Michael Zwiebach on February 5, 2013

It just may be time to give up on one of the most exhausted, long-lived cliches about classical music: that it is “high” art, uniquely deserving respect and support for its greatness. Otherwise, we risk smothering the thing we love and missing avenues to pull it out of its financial doldrums.

The last few years have been difficult ones for classical music in America, if by that term you mean the fortunes of the opera houses and symphony orchestras that usually symbolize “classical.” Almost everywhere you look, organizations face budget battles, cutbacks in programming, worries about the future.

As SFCV has been continually reporting, however, renewal is arriving through the back door: smaller, more mobile groups that are light on overhead and also generally do away with one or more of the rituals that define so many classical concerts. A few months ago, the readers of Greg Sandow’s blog began to weigh in on classical organizations that were “breaking the mold” in one way or another: Choice of venue, interest in new music and in popular and world music, and discarding old rituals of presentation and concert etiquette were the common themes in that series of posts. And one of the things that most impedes our getting to that place is adherence to high art ideals.

“High” art as an idea has gone through several definitions in the centuries of writings on aesthetics, but the most current usage refers to art that is the most autonomous (individual, thought-provoking). It still heavily depends on the idea of a genius author with enormous insight, grappling with the big issues of human existence. In presenting art of this sort, performers should efface themselves, to let listeners focus on the greatness of the musical work.

The classical tradition is made of entertainments seasoned occasionally with philosophy.

An immediate problem crops up with this definition, which is that it’s too restrictive: It would probably exclude Mendelssohn’s “Italian” Symphony, Ravel’s Bolero, Gershwin’s Rhapsody in Blue, Donizetti’s L’Elisir d’amore, various capriccios espagnole or italienne, all the so-called “light classics,” and much more that features dancing, slapstick, sentiment, and moonstruck romance. The classical tradition is made of entertainments seasoned occasionally with philosophy.

You can try to liberalize the definition — for example, by declaring that classical music’s complexity and craft qualify it generally as high art, while other music is too simplistic to stimulate our brains. But this definition is significantly compromised by modern neurological studies and in the generally observed phenomenon that quite a lot of great classical musicians, not to mention numbers of eminent composers, think of great “popular art” musicians as their equals. (See a related story.) If highly trained musicians don’t believe in the “complexity divide” and, in fact, “cross over” all the time themselves, then it’s not easy to maintain intrinsic value differences between “pop” and classical — you end up simply comparing unlike traditions and stating a preference.

Most of us are looking for an emotional connection, a hit of adrenaline, indulgence in fantasy, an experience that resonates with our lives.

Many works with high cultural prestige violate the implicit and explicit rules of high art: Think of Charles Dickens’ Christmas Carol.
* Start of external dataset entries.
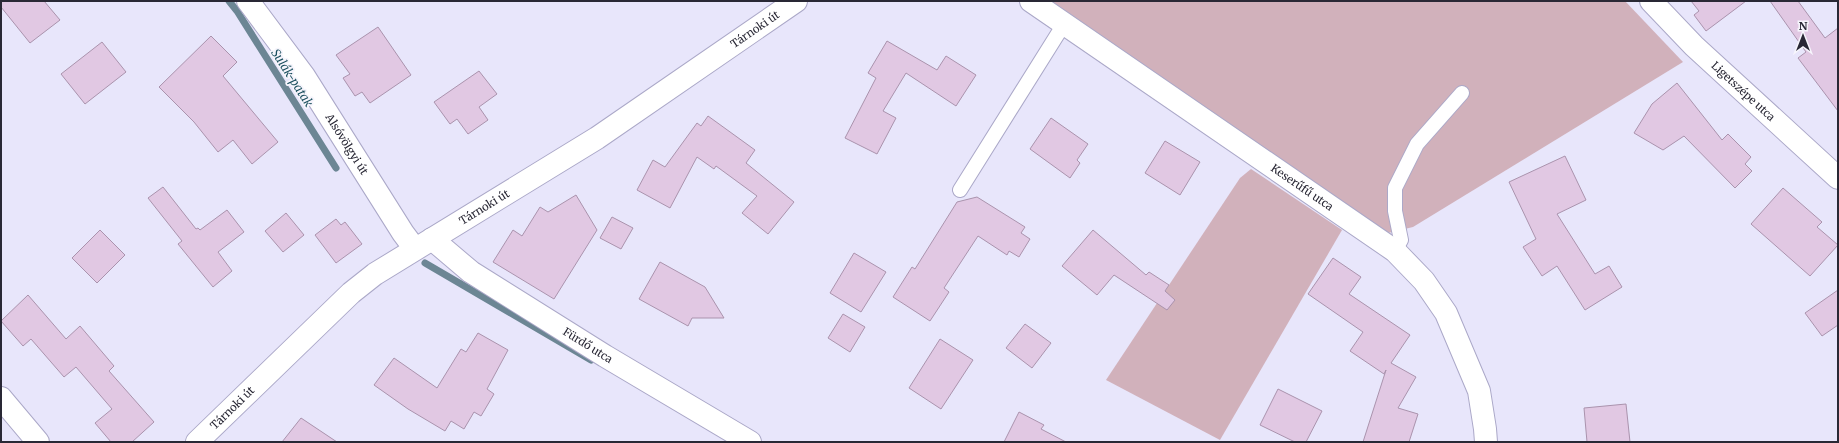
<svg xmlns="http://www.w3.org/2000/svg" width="1839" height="443" viewBox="0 0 1839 443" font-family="Merriweather,serif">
	<rect width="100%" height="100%" fill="#e8e6fb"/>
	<!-- green -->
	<g fill="#d1b1bb">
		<polygon points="1051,1 1625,1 1683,62 1413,227 1388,233"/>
		<polygon points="1251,169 1342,230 1220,440 1106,380 1240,178"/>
	</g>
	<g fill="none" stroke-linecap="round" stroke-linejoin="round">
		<!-- stream -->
		<g stroke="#6c8694" stroke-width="7">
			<polyline points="229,1 237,11 336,168"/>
			<polyline points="425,263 591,360"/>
		</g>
	</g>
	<!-- building -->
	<g fill="#e1c8e3" stroke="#aa93ad">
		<polygon points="1,1 44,1 60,20 30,43 1,7"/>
		<polygon points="1691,1 1746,1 1706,31 1694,15 1699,11"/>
		<polygon points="1770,1 1798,1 1825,38 1838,28 1838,111 1798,58 1806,52"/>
		<polygon points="378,27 411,75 370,103 362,92 355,96 343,78 350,74 336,55"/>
		<polygon points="211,36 237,62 223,76 278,142 252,164 233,140 218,152 194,122 159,87"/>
		<polygon points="887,41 937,70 946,56 976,75 956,106 906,73 883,111 896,118 877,154 845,138 876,78 868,73"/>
		<polygon points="102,42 126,72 85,104 61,74"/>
		<polygon points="479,71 497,94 479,107 488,120 468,134 457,119 450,124 434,102"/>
		<polygon points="1677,83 1722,140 1728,134 1751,157 1745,164 1752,171 1735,188 1684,136 1663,150 1634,133 1652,104"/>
		<polygon points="708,116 755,150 746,163 794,202 768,234 742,213 757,196 716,166 714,169 697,157 670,208 637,190 653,160 665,167 697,123 701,126"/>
		<polygon points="1051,118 1088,144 1077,160 1080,163 1070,178 1030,149"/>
		<polygon points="1165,141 1200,162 1180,195 1145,173"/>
		<polygon points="1565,156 1586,200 1557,214 1595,274 1609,266 1622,287 1585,310 1557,266 1542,276 1523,247 1536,239 1509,182"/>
		<polygon points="163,187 196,229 198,228 200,230 227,210 244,232 218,252 232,271 213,287 178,244 182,241 148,198"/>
		<polygon points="1783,188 1822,222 1817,227 1838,245 1810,276 1751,224"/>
		<polygon points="576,195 597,230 554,299 493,262 513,230 522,236 540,207 548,212"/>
		<polygon points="977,197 1025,227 1021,233 1030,239 1019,257 1009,251 1007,255 978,236 944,288 949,292 930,321 893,297 912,267 915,269 957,202"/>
		<polygon points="286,213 304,235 283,252 265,231"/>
		<polygon points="612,217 633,228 621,249 600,238"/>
		<polygon points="336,219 341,225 345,222 362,244 336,263 315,235"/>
		<polygon points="100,230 125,255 97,283 72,258"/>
		<polygon points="1093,230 1146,275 1149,272 1169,285 1165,291 1175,300 1167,310 1114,275 1097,295 1062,266"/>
		<polygon points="854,253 886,272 861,312 830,293"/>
		<polygon points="1333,258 1361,277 1349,294 1410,335 1391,363 1416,377 1398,408 1418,414 1409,442 1363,442 1386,370 1384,374 1350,351 1363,332 1308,294"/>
		<polygon points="660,262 705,287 724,318 692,318 688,326 639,299"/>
		<polygon points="1838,290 1838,325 1822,336 1805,313"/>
		<polygon points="28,295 66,339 80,326 114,366 109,371 154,422 132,442 111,442 95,423 112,409 76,367 64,377 31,339 23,346 1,321"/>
		<polygon points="843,314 865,327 850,352 828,338"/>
		<polygon points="1025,324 1051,343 1032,368 1006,348"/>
		<polygon points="478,333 508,350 487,389 494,394 481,416 474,412 464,429 451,421 445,431 408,409 374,385 394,358 437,388 461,349 466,352"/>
		<polygon points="940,339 973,360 941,409 909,388"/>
		<polygon points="1278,389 1322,411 1306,442 1295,442 1260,425"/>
		<polygon points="1626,404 1630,442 1587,442 1584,408"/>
		<polygon points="1019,412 1044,425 1041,429 1066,442 1004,442"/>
		<polygon points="301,418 337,442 282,442"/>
	</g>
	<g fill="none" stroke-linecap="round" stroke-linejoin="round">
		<defs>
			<g id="lane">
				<polyline points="960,190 1064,24"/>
				<polyline points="1395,251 1401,240 1395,211 1395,188 1417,144 1462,93"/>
			</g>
			<g id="street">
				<path id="s1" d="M248 1 304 76 403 233 415 249"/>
				<path id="s2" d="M1031 1 1395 251 1424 281 1446 313 1479 391 1485 429 1486 442"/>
				<path id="s3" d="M1651 1 1694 46 1838 178"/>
				<path id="s4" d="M432 239 471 272 605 356 750 442"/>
				<polyline points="1,398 38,442"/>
			</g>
			<g id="secondary">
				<path id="s5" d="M197 442 351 293 375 274 597 138 796 1"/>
			</g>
		</defs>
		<!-- lane casing -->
		<use href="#lane" stroke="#aba8c8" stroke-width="16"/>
		<!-- street casing -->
		<use href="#street" stroke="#aba8c8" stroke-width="24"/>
		<!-- secondary casing -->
		<use href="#secondary" stroke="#aba8c8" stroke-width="24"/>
		<!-- lane -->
		<use href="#lane" stroke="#fff" stroke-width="14"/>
		<!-- street -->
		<use href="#street" stroke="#fff" stroke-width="22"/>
		<!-- secondary -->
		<use href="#secondary" stroke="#fff" stroke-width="22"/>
	</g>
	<g text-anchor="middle" stroke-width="3.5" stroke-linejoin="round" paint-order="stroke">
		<!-- street labels -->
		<g font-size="11" fill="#292835" stroke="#f6f5fc">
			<text dy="4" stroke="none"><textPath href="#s5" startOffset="697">Tárnoki út</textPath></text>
			<text dy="4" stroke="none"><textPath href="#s3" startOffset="129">Ligetszépe utca</textPath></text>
			<text dy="4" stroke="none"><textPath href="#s1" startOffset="174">Alsóvölgyi út</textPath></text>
			<text dy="4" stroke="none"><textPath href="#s2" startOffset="329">Keserűfű utca</textPath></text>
			<text dy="4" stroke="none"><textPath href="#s5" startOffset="373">Tárnoki út</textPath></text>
			<text dy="4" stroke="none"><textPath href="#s4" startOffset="189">Fürdő utca</textPath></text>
			<text dy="4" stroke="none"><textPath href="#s5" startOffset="49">Tárnoki út</textPath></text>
		</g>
		<!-- water labels -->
		<g font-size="12" font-style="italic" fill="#1a4e5e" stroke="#f6f5fc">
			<text transform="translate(292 78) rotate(57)" y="4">Sulák-patak</text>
		</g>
	</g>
	<!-- border -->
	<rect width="1839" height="443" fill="none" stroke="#292835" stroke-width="4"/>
	<!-- north arrow -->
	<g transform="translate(1803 36)" stroke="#f6f5fc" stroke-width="3" paint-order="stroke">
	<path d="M0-3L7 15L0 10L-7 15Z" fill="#292835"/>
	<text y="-6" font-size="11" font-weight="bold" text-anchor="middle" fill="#292835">N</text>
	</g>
</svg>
His little prefatory statement — “I have endeavoured in this Ghostly little book, to raise the Ghost of an Idea, which shall not put my readers out of humour with themselves, with each other, with the season, or with me. May it haunt their houses pleasantly, and no one wish to lay it” — emphasizes entertainment over the message that, in the text, the author delivers with a heavy hand and much sententiousness. Dickens was exactly right: We love this great story for itself, not for the improvement it has made in our minds. Scrooge’s nephew says as much, arguing for the value of Christmas: “There are many things from which I might have derived good, by which I have not profited, I dare say.”
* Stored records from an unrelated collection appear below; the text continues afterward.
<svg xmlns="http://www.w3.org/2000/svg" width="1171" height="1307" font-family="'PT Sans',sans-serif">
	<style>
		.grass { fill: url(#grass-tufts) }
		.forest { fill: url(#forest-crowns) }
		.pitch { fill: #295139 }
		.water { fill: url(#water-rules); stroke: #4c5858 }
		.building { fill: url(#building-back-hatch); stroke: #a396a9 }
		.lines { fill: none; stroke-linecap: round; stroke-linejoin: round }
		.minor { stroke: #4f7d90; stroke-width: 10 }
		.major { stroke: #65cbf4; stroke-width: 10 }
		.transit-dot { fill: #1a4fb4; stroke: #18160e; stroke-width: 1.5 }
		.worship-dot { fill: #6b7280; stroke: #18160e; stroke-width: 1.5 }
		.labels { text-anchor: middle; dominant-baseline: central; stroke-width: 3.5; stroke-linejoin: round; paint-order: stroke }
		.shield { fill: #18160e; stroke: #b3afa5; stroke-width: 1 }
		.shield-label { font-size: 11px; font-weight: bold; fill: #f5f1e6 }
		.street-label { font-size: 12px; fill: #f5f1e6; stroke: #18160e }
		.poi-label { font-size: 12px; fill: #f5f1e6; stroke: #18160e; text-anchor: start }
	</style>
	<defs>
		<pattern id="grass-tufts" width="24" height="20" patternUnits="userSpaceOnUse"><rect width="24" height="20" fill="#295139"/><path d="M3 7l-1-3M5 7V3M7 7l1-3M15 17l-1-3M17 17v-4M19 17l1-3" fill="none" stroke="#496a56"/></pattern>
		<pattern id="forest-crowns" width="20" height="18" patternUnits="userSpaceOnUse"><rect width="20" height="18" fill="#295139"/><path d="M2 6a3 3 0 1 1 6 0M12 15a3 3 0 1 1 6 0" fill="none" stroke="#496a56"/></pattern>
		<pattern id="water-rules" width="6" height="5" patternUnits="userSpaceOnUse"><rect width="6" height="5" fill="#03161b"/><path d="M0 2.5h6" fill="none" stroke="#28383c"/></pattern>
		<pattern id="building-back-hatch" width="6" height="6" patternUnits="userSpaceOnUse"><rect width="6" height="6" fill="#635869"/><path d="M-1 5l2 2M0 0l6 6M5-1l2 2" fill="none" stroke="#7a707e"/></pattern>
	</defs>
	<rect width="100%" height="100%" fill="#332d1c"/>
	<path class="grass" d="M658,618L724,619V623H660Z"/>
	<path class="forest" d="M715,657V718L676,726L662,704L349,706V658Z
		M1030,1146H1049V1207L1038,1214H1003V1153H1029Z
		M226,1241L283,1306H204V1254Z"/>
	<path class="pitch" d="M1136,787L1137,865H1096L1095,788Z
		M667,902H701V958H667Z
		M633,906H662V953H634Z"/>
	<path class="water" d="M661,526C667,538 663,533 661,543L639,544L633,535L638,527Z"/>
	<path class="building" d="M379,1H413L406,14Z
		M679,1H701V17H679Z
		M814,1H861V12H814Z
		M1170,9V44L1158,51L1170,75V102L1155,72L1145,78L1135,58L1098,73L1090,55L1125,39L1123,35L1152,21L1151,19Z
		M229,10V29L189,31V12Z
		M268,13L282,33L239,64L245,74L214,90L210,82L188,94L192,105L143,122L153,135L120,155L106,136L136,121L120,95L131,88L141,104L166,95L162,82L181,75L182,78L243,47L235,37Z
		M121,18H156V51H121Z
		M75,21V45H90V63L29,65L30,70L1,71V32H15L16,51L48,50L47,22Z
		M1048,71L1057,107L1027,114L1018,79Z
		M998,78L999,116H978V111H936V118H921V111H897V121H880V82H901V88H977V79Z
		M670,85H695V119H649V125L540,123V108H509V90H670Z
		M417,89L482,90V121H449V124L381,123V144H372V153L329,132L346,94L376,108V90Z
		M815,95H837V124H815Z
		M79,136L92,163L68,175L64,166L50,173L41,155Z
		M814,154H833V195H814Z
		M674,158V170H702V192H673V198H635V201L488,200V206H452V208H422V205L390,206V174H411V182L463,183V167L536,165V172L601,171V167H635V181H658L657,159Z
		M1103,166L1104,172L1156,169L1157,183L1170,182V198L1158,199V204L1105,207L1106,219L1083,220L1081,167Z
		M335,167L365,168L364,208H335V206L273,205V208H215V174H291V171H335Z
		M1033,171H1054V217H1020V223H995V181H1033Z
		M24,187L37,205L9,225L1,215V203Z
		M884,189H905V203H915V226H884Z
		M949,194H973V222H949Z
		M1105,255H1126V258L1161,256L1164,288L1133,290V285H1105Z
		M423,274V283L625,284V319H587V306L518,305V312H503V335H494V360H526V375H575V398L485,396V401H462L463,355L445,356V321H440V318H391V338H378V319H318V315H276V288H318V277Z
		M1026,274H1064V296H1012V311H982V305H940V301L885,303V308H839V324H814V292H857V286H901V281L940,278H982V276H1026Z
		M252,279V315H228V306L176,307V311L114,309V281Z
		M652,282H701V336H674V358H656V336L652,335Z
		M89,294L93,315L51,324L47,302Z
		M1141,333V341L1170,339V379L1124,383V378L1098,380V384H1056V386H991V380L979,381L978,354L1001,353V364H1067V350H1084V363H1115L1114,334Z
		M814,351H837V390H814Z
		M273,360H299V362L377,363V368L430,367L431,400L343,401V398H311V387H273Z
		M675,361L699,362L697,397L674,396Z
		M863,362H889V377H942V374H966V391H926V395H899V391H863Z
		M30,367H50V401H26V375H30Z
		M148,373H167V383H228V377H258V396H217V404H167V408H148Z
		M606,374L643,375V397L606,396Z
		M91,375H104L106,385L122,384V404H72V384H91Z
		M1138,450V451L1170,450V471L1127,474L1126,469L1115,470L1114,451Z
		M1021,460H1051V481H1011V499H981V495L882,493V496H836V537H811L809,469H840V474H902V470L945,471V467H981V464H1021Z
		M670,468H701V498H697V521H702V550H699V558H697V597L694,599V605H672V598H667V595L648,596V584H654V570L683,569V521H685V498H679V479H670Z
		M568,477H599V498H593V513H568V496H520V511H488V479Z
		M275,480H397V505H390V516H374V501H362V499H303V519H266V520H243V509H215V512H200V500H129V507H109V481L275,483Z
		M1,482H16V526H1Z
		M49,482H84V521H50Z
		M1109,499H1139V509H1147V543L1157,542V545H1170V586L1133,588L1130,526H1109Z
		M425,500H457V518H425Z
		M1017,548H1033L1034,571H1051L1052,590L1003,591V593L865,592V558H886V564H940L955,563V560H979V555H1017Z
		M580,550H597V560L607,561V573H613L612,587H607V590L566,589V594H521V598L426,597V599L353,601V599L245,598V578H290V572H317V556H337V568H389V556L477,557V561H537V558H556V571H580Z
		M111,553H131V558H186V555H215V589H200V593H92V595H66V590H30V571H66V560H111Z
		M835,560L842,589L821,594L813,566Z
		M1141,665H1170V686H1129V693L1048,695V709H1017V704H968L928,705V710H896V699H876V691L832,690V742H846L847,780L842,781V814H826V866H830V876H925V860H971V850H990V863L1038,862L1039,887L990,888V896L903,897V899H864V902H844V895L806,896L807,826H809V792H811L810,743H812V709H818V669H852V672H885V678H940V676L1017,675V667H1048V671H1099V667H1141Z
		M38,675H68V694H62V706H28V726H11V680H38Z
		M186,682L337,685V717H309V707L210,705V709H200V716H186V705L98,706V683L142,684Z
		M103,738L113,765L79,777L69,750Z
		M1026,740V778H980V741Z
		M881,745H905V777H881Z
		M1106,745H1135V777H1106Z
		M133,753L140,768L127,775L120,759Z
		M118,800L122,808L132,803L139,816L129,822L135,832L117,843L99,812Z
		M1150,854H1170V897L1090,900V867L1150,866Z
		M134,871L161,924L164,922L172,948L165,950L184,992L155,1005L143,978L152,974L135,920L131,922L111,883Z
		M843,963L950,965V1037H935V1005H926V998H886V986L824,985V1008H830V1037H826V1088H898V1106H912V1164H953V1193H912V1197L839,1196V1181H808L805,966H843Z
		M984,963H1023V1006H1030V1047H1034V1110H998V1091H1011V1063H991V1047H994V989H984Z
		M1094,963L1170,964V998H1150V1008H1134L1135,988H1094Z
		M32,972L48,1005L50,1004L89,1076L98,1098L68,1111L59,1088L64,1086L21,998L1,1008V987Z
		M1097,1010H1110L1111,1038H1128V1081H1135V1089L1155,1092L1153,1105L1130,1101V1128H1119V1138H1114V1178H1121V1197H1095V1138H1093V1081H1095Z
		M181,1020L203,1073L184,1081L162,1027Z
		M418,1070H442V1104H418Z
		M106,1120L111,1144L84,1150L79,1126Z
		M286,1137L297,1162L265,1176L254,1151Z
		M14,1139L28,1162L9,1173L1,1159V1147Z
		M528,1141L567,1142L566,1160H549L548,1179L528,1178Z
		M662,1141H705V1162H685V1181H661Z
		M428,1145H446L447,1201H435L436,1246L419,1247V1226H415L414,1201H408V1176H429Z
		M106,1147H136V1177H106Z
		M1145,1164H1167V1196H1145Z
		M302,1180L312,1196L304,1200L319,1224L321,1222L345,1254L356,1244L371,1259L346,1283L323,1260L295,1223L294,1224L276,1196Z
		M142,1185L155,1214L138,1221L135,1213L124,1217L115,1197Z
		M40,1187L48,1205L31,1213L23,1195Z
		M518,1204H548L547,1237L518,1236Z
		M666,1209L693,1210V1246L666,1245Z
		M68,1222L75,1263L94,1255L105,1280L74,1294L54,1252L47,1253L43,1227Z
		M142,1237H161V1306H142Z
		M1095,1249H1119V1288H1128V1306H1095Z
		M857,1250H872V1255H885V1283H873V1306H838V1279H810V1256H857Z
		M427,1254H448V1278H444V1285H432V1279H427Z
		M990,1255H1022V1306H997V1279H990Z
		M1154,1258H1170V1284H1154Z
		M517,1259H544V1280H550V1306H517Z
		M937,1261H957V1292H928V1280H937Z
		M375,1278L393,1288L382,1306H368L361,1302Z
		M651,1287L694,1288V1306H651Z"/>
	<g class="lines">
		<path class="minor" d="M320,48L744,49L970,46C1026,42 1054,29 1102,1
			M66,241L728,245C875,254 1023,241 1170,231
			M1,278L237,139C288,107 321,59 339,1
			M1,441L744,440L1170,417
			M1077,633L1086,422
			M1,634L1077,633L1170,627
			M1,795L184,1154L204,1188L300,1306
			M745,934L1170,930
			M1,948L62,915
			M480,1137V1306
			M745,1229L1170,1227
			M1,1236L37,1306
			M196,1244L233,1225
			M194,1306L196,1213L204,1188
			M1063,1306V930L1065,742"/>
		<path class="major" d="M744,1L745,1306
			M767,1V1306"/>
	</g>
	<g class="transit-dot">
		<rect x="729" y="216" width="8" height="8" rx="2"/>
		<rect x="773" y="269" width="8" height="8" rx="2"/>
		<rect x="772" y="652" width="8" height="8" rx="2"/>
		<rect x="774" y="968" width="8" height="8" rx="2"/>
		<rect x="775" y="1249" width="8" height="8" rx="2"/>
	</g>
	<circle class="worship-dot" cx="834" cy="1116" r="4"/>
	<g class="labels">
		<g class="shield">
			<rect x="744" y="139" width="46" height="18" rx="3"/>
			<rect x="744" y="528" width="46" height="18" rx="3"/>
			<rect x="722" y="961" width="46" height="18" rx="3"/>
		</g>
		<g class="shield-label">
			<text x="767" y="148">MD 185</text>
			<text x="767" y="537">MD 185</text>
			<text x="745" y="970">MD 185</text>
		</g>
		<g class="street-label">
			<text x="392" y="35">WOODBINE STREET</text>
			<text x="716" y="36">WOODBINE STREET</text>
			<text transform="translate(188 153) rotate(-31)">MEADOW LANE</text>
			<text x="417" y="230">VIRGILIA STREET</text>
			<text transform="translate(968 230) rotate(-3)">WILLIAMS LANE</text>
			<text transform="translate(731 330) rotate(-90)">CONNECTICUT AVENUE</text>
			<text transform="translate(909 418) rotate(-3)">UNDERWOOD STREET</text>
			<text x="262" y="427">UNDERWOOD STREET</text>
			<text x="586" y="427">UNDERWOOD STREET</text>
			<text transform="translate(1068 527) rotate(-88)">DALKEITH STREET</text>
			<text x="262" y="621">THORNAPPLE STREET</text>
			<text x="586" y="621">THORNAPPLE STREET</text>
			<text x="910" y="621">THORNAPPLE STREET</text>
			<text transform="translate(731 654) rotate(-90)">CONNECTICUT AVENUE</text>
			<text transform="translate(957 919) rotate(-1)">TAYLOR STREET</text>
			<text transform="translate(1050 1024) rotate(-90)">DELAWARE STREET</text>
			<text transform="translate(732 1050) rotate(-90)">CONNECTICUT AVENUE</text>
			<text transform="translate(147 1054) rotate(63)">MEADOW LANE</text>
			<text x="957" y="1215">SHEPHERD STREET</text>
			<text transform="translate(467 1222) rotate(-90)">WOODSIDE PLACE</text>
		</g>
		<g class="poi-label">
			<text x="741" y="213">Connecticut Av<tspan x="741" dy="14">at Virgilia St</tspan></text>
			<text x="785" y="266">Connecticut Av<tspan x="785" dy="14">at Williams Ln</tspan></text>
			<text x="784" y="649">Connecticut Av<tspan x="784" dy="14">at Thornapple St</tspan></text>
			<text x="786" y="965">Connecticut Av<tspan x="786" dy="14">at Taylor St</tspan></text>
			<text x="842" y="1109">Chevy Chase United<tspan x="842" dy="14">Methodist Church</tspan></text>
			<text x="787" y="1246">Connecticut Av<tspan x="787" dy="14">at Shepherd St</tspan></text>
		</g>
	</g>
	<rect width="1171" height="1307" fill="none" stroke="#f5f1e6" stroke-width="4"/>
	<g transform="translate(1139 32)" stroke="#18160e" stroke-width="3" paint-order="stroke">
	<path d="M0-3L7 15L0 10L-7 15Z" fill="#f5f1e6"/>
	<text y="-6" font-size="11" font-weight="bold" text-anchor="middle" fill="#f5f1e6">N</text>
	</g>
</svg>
In the end, the biggest problem with “high art” is that it is irrelevant to the way most of us approach culture. Most of us are looking for an emotional connection, a hit of adrenaline, indulgence in fantasy, an experience that resonates with our lives as we live them — that’s entertainment, in the wide sense of the word. Sometimes we can get that by contemplating sublime things and the deep-set psychology of human beings, and sometimes we can get it by cutting a rug.

When classical music presenters think about the value of their productions, they need to proceed from this idea of entertainment, rather than from the notion that their core audience is made up of superior human beings who are willing to forgo entertainment for enlightenment. Many of the musicians and executive directors I’ve talked to already think in this fashion, asking the question where that entertainment value is coming from, not only whether the music will be satisfactory. And if that means that “high art” distinctions are driven out of critical discourse, so much the better.